The forum thread below names several events right after the words "There is a niche for." List every one of them.

_Text shown:_
● ● ● ● ● ● ●

I don't think there is a history of added and removed events..
There is a niche for BLD 3BLD 4BLD 5BLD. This was sprouted out of interest. (My estimate is after Dan Sheppard "Of if you spell it that way" uploaded tutorials.

There was that niche for feet. People STILL like it

Then why don't we add a different kind of puzzle that is not as "Twisty" ?
It was very interesting to some people back then. The UWR is 6.6 seconds. My PB on cam was around 8 (I think)

I think the event should be added because of the popularity it kinda gained over the past few weeks. ANother reason is that you can dissect a method and make it waaaay faster.

I found around 20 cases for L8P today. It really helped me get quite a bit faster on the computer version xD


----------



## qqwref (Sep 11, 2013)

I don't think 15 puzzle is a good candidate for putting in the WCA.

● ● ● ● ● ● ●

_Entries shown:_
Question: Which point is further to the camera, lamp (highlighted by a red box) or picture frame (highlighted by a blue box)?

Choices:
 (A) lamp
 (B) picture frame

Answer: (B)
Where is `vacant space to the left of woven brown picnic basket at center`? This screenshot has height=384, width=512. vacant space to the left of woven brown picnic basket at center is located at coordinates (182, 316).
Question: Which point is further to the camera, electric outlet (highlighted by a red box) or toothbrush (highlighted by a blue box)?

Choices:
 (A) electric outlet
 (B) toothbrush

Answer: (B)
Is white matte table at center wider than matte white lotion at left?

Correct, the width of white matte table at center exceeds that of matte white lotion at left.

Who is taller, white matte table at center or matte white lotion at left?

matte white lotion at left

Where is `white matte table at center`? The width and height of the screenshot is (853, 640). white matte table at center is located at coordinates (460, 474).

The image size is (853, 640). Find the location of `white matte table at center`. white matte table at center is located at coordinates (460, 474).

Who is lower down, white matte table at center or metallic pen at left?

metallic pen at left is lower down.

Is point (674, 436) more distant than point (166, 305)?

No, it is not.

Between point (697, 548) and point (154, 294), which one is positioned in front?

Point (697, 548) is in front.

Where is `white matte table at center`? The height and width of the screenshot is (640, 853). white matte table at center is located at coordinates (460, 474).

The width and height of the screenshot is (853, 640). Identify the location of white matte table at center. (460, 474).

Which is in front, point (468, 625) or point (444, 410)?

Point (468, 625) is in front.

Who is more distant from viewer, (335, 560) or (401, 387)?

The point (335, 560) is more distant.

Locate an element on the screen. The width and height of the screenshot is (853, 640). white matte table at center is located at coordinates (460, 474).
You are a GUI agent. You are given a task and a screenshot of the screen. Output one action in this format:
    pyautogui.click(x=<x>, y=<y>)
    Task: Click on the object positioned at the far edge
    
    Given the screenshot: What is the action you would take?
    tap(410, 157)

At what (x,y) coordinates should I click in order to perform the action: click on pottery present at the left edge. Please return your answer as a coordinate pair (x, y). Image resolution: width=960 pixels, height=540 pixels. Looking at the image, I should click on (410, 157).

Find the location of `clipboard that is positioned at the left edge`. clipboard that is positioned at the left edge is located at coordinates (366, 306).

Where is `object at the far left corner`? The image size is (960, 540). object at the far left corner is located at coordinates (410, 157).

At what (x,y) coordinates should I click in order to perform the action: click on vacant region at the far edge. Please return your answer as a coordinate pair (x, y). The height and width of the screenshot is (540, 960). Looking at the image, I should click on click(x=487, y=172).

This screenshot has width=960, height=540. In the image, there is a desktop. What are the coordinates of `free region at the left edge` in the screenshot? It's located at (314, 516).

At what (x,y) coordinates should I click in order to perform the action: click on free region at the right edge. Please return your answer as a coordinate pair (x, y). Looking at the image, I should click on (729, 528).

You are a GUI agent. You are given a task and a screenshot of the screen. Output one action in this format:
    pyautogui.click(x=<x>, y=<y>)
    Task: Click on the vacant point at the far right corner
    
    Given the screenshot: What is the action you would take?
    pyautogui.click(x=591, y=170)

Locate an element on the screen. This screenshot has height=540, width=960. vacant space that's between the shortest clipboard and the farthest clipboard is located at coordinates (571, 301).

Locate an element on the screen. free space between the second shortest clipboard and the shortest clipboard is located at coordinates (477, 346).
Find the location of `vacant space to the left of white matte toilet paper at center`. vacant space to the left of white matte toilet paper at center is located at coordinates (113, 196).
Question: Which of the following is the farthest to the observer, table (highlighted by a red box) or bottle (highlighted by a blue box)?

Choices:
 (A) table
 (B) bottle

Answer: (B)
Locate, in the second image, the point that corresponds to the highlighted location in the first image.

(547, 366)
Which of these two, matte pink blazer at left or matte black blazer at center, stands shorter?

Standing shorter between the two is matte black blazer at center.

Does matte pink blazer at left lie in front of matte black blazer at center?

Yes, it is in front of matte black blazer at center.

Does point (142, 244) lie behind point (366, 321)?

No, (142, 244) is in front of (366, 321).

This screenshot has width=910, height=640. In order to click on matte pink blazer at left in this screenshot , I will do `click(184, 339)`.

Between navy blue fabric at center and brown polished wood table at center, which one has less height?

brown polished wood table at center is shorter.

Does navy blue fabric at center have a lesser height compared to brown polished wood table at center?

● ● ● ● ● ● ●

_Right answer:_ BLD, 3BLD, 4BLD, 5BLD